PROVIDED RECORDS:
————————

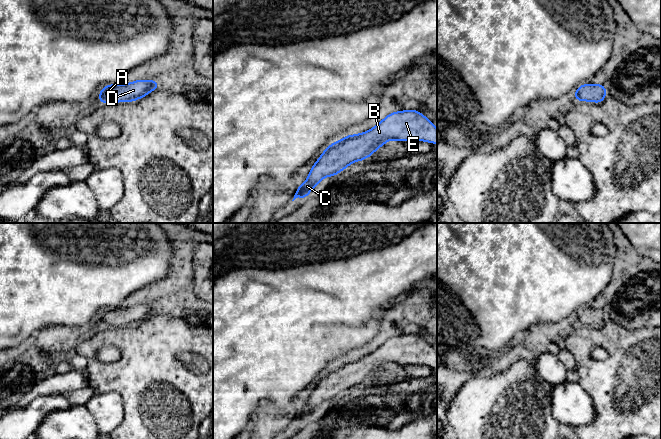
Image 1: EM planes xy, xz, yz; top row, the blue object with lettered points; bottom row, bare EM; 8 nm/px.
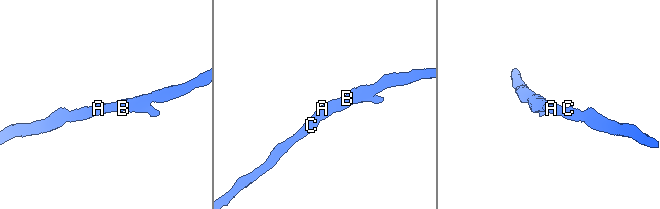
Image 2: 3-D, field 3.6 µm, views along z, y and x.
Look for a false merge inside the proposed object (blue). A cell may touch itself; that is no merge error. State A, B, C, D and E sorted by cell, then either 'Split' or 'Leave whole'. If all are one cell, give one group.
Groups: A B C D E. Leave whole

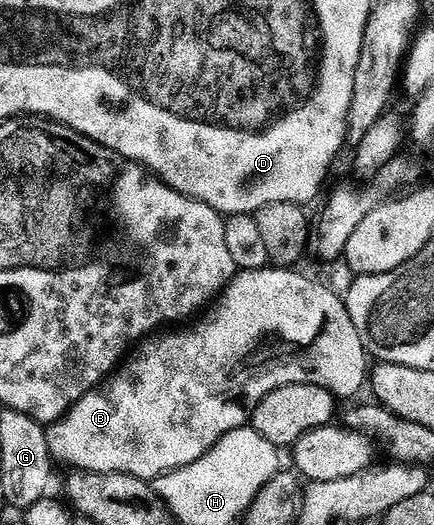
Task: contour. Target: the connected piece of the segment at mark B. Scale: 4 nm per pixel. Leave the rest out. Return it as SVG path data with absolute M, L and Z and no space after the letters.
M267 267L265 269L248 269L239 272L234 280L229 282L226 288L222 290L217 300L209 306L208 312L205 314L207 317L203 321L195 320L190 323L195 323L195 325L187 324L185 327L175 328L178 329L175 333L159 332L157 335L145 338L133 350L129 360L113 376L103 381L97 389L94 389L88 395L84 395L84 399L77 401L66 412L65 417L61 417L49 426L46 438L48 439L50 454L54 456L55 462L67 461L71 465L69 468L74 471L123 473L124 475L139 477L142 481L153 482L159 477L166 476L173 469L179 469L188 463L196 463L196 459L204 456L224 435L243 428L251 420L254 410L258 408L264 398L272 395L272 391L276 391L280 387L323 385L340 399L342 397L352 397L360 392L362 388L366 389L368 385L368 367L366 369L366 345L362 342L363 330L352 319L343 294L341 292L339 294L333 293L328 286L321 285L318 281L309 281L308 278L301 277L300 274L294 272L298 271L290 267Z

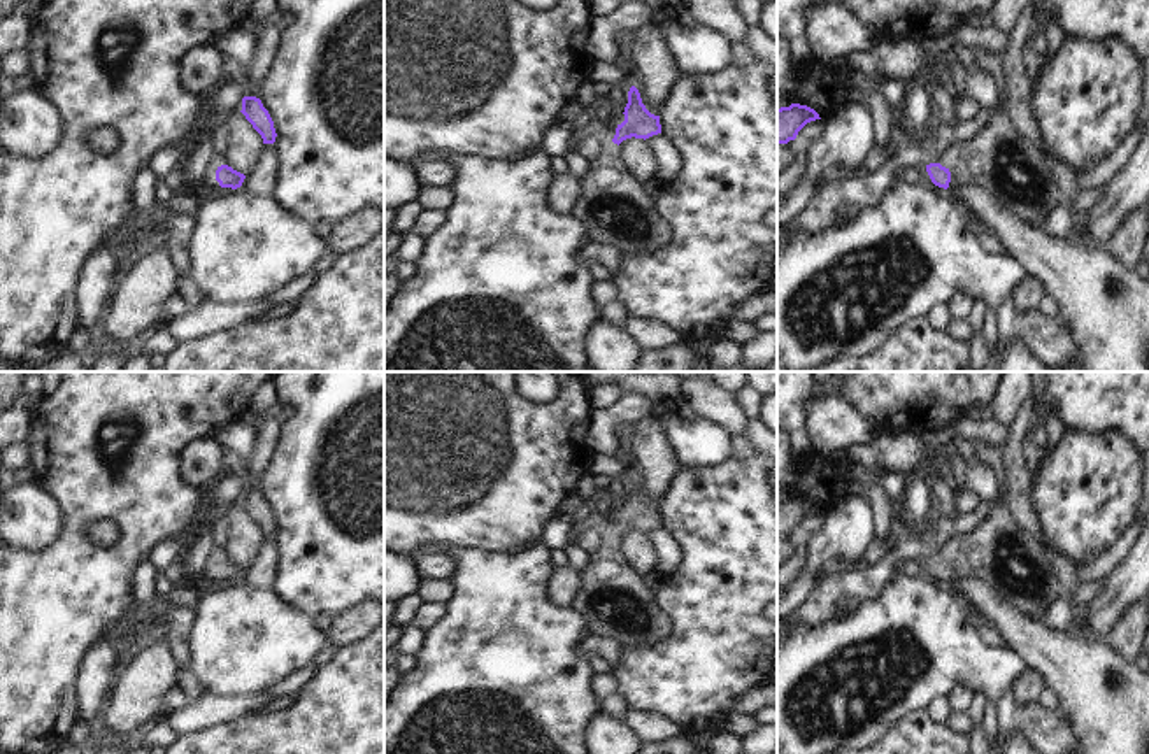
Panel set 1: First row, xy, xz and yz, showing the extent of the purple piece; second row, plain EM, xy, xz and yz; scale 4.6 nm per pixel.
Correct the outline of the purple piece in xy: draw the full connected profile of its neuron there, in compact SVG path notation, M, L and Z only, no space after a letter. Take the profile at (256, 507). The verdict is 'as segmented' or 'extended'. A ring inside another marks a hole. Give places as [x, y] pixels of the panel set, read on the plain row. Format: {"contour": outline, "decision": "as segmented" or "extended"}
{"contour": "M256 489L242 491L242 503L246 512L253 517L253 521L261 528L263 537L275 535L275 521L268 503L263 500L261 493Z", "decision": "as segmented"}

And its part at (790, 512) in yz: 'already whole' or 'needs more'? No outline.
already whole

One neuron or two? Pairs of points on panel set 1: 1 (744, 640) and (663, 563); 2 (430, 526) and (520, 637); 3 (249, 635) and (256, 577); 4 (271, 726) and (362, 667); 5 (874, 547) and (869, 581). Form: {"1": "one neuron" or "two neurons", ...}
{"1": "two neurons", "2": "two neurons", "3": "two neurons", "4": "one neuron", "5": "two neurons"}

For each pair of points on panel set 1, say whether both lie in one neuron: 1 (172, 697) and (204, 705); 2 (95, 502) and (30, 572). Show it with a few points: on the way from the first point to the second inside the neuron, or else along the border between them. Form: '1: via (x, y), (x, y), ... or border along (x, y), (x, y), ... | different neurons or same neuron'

————————

Please output the lines above beginning at the line with "Task: contour. Target: the" and ending after the line with "Panel set 1: First", precisely as written and with no pictures.

ANSWER TO THIS PROBLEM:
Task: contour. Target: the connected piece of the segment at mark B. Scale: 4 nm per pixel. Leave the rest out. Return it as SVG path data with absolute M, L and Z and no space after the letters.
M267 267L265 269L248 269L239 272L234 280L229 282L226 288L222 290L217 300L209 306L208 312L205 314L207 317L203 321L195 320L190 323L195 323L195 325L187 324L185 327L175 328L178 329L175 333L159 332L157 335L145 338L133 350L129 360L113 376L103 381L97 389L94 389L88 395L84 395L84 399L77 401L66 412L65 417L61 417L49 426L46 438L48 439L50 454L54 456L55 462L67 461L71 465L69 468L74 471L123 473L124 475L139 477L142 481L153 482L159 477L166 476L173 469L179 469L188 463L196 463L196 459L204 456L224 435L243 428L251 420L254 410L258 408L264 398L272 395L272 391L276 391L280 387L323 385L340 399L342 397L352 397L360 392L362 388L366 389L368 385L368 367L366 369L366 345L362 342L363 330L352 319L343 294L341 292L339 294L333 293L328 286L321 285L318 281L309 281L308 278L301 277L300 274L294 272L298 271L290 267Z

Panel set 1: First row, xy, xz and yz, showing the extent of the purple piece; second row, plain EM, xy, xz and yz; scale 4.6 nm per pixel.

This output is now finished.